═══ Records supplied

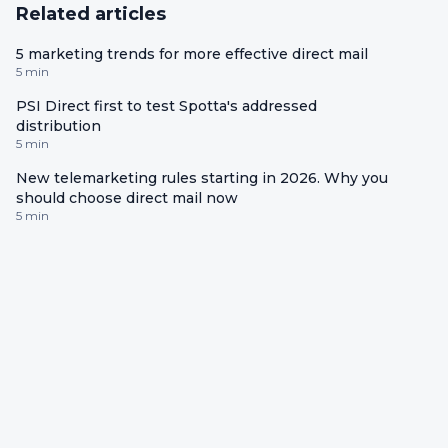
Related articles
5 marketing trends for more effective direct mail
5 min
PSI Direct first to test Spotta's addressed
distribution
5 min
New telemarketing rules starting in 2026. Why you
should choose direct mail now
5 min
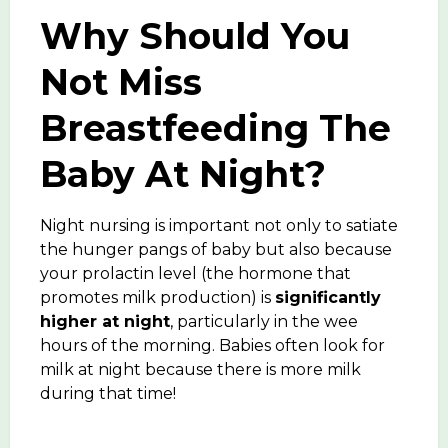
Why Should You
Not Miss
Breastfeeding The
Baby At Night?
Night nursing is important not only to satiate
the hunger pangs of baby but also because
your prolactin level (the hormone that
promotes milk production) is
significantly
higher at night
, particularly in the wee
hours of the morning. Babies often look for
milk at night because there is more milk
during that time!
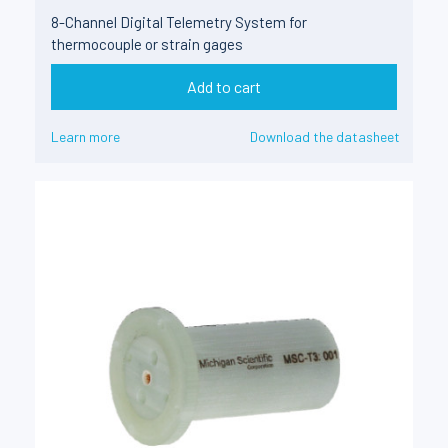
8-Channel Digital Telemetry System for
thermocouple or strain gages
Add to cart
Learn more
Download the datasheet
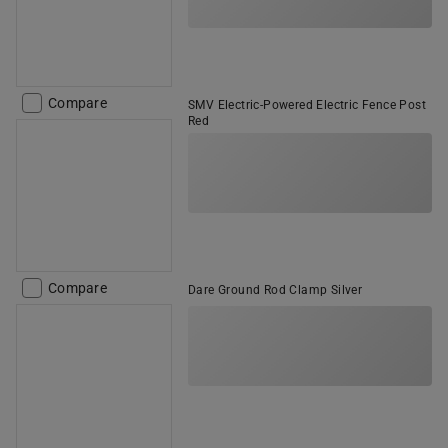
Compare
SMV Electric-Powered Electric Fence Post
Red
Compare
Dare Ground Rod Clamp Silver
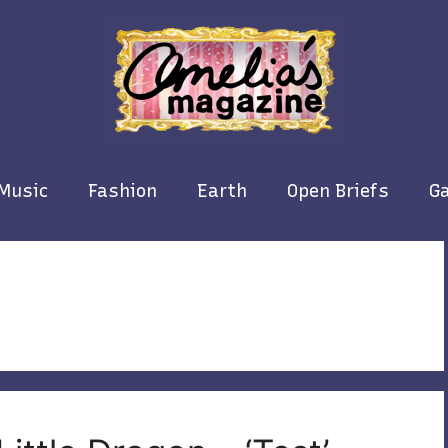
Music
Fashion
Earth
Open Briefs
Ga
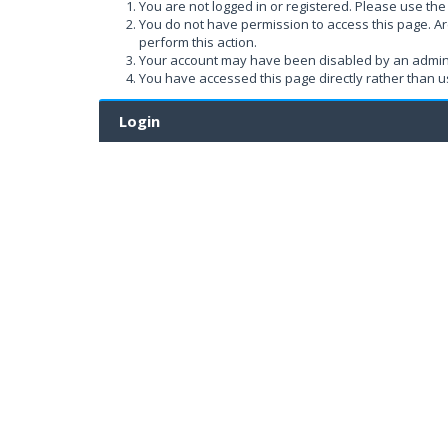
You are not logged in or registered. Please use the 
You do not have permission to access this page. Ar
perform this action.
Your account may have been disabled by an administ
You have accessed this page directly rather than us
Login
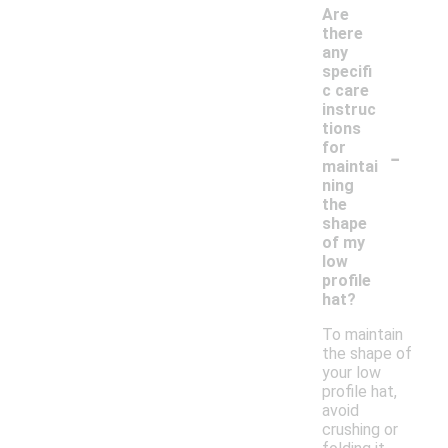
Are
there
any
specifi
c care
instruc
tions
-
for
maintai
ning
the
shape
of my
low
profile
hat?
To maintain
the shape of
your low
profile hat,
avoid
crushing or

══════

### Your goal
With the pictures left out, return each entry exactly as written.

### Solution
Related articles
5 marketing trends for more effective direct mail
5 min
PSI Direct first to test Spotta's addressed
distribution
5 min
New telemarketing rules starting in 2026. Why you
should choose direct mail now
5 min
Why Should You
Not Miss
Breastfeeding The
Baby At Night?
Night nursing is important not only to satiate
the hunger pangs of baby but also because
your prolactin level (the hormone that
promotes milk production) is
significantly
higher at night
, particularly in the wee
hours of the morning. Babies often look for
milk at night because there is more milk
during that time!
8-Channel Digital Telemetry System for
thermocouple or strain gages
Add to cart
Learn more
Download the datasheet
Compare
SMV Electric-Powered Electric Fence Post
Red
Compare
Dare Ground Rod Clamp Silver
Music
Fashion
Earth
Open Briefs
Ga
You are not logged in or registered. Please use the 
You do not have permission to access this page. Ar
perform this action.
Your account may have been disabled by an administ
You have accessed this page directly rather than us
Login
Are
there
any
specifi
c care
instruc
tions
-
for
maintai
ning
the
shape
of my
low
profile
hat?
To maintain
the shape of
your low
profile hat,
avoid
crushing or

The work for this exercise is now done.